Top of EXCERPT TO READ

It’s the day after the 4th of July so everything seemed to be running slow. I met a friend out at the local YMCA for a swim to get the morning going but even then I seemed to move slowly through the water. Even so, the weather has been so oppressively hot with thick humidity that the warmer than average water still felt cool and refreshing. According to the National Weather Service today’s temperatures were the hottest recorded temperatures in Chicago. I wouldn’t be inclined to differ.
My morning at the Indiana Dunes USGS office started off late. When I arrived the team hadn’t been out yet and they had a look as warn as I felt. We went out as a team into the Miller Woods in search of Karner Blue Butterflies to capture for genomic testing. I have to admit, it was fun to wonder around the woods almost as children in search of treasure. The team was joined by a ranger who has been doing this work for some time. Using an eastern swallowtail butterfly as an example, he showed us how to take the sample for genetic testing without injuring the test subject. It was a difficult procedure complicated by the tiny, delicate nature of the test subject. Everyone watched with baited breath hoping that a poorly times sneeze or unavoidable twitch wouldn’t spell the crumpled fate of the tiny butterfly. Instead, Randy handled the task with ease as though it had been orchestrated by a micro-surgeon. Each of the 3 women on the team took a turn capturing a sample subject and giving their hand a try at the micro-surgery under the instruction of our team expert. Although not all were successful in gathering the sample required for genomic testing, no butterflies were injured in the process.

Bottom of EXCERPT TO READ

→ **TASK GOAL**
Decide whether each statement below agrees with the account of the day at the Indiana Dunes. Answer yes or no for each, and quote the words of the account that settle it.
1. The writer swam at the local YMCA that morning.
2. The ranger demonstrated the sampling procedure on a Karner Blue Butterfly.
3. Some butterflies were injured while the team members attempted the procedure.

Top of PROVIDED INFORMATION

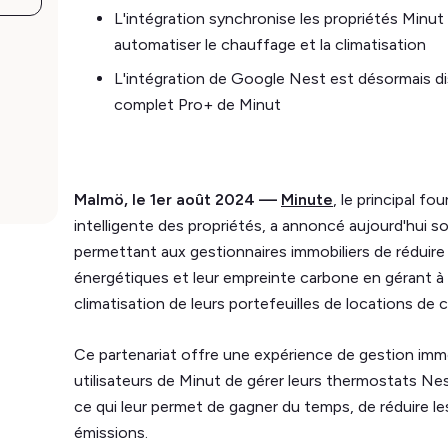
L'intégration synchronise les propriétés Minu
automatiser le chauffage et la climatisation
L'intégration de Google Nest est désormais di
complet Pro+ de Minut
Malmö, le 1er août 2024 —
Minute
, le principal fo
intelligente des propriétés, a annoncé aujourd'hui s
permettant aux gestionnaires immobiliers de réduire 
énergétiques et leur empreinte carbone en gérant à 
climatisation de leurs portefeuilles de locations de 
Ce partenariat offre une expérience de gestion immo
utilisateurs de Minut de gérer leurs thermostats Ne
ce qui leur permet de gagner du temps, de réduire le
émissions.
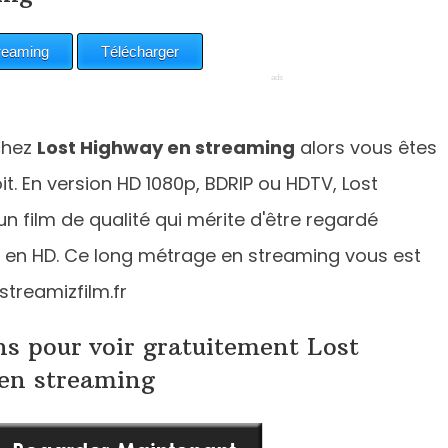
chez
Lost Highway en streaming
alors vous êtes
t. En version HD 1080p, BDRIP ou HDTV, Lost
n film de qualité qui mérite d'être regardé
 en HD. Ce long métrage en streaming vous est
streamizfilm.fr
ns pour voir gratuitement Lost
en streaming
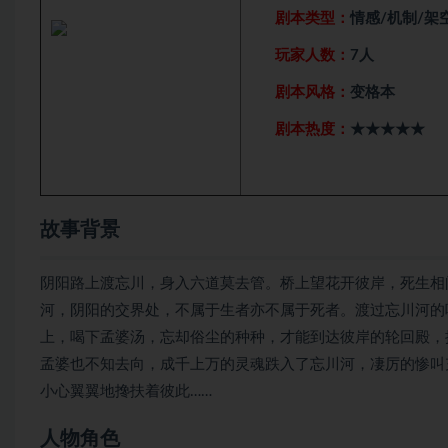
剧本类型：
情感/机制/架
玩家人数：
7人
剧本风格：
变格本
剧本热度：
★★★★★
故事背景
阴阳路上渡忘川，身入六道莫去管。桥上望花开彼岸，死生相
河，阴阳的交界处，不属于生者亦不属于死者。渡过忘川河的
上，喝下孟婆汤，忘却俗尘的种种，才能到达彼岸的轮回殿，
孟婆也不知去向，成千上万的灵魂跌入了忘川河，凄厉的惨叫
小心翼翼地搀扶着彼此……
人物角色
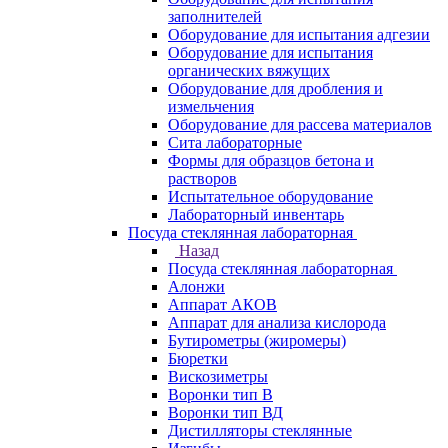
заполнителей
Оборудование для испытания адгезии
Оборудование для испытания
органических вяжущих
Оборудование для дробления и
измельчения
Оборудование для рассева материалов
Сита лабораторные
Формы для образцов бетона и
растворов
Испытательное оборудование
Лабораторный инвентарь
Посуда стеклянная лабораторная
Назад
Посуда стеклянная лабораторная
Алонжи
Аппарат АКОВ
Аппарат для анализа кислорода
Бутирометры (жиромеры)
Бюретки
Вискозиметры
Воронки тип В
Воронки тип ВД
Дистилляторы стеклянные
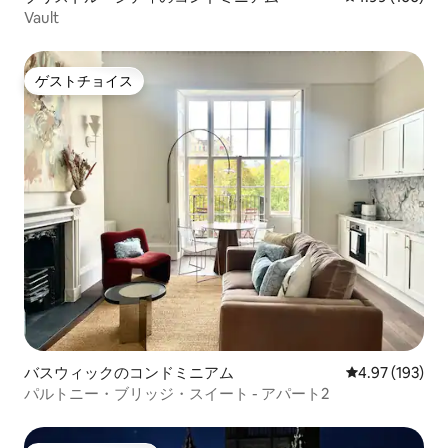
Vault
ゲストチョイス
ゲストチョイス
バスウィックのコンドミニアム
レビュー193件
4.97 (193)
パルトニー・ブリッジ・スイート - アパート2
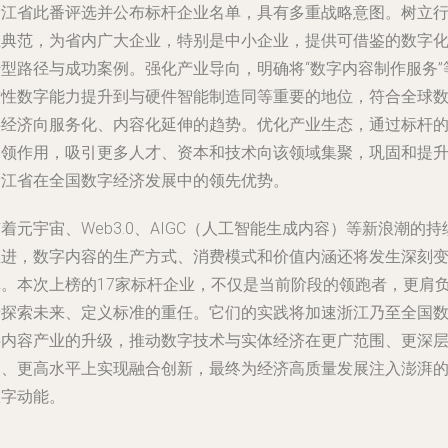
浙江省此番评选并公布标杆企业名单，具有多重战略意图。树立
业典范，为省内广大企业，特别是中小企业，提供可借鉴的数字
转型路径与成功案例。强化产业导向，明确将“数字内容制作服务”
软性数字能力提升到与硬件智能制造同等重要的地位，符合全球
字经济向服务化、内容化延伸的趋势。优化产业生态，通过标杆
引领作用，吸引更多人才、资本和技术向该领域集聚，巩固和提
浙江省在全国数字经济发展中的领先优势。
着元宇宙、Web3.0、AIGC（人工智能生成内容）等新浪潮的持
推进，数字内容的生产方式、消费模式和价值内涵还将发生深刻
革。本次上榜的17家标杆企业，不仅是当前阶段的领跑者，更肩
着探索未来、定义标准的重任。它们的实践将加速浙江乃至全国
字内容产业的升级，推动数字技术与实体经济在更广范围、更深
次、更高水平上实现融合创新，最终为经济高质量发展注入澎湃
数字动能。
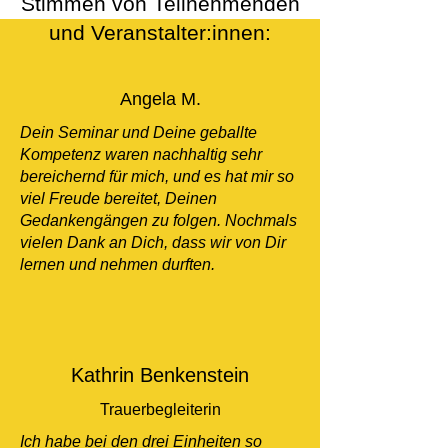
Stimmen von Teilnehmenden
und Veranstalter:innen:
Angela M.
Dein Seminar und Deine geballte
Kompetenz waren nachhaltig sehr
bereichernd für mich, und es hat mir so
viel Freude bereitet, Deinen
Gedankengängen zu folgen. Nochmals
vielen Dank an Dich, dass wir von Dir
lernen und nehmen durften.
Kathrin Benkenstein
Trauerbegleiterin
Ich habe bei den drei Einheiten so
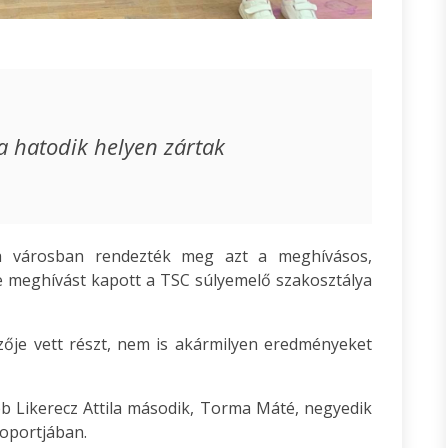
a hatodik helyen zártak
ca városban rendezték meg azt a meghívásos,
e meghívást kapott a TSC súlyemelő szakosztálya
ője vett részt, nem is akármilyen eredményeket
bb Likerecz Attila második, Torma Máté, negyedik
soportjában.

Bottom of PROVIDED INFORMATION

→ **SOLUTION**
1. Yes: "I met a friend out at the local YMCA for a swim to get the morning going"
2. No: "Using an eastern swallowtail butterfly as an example, he showed us how to take the sample for genetic testing"
3. No: "no butterflies were injured in the process."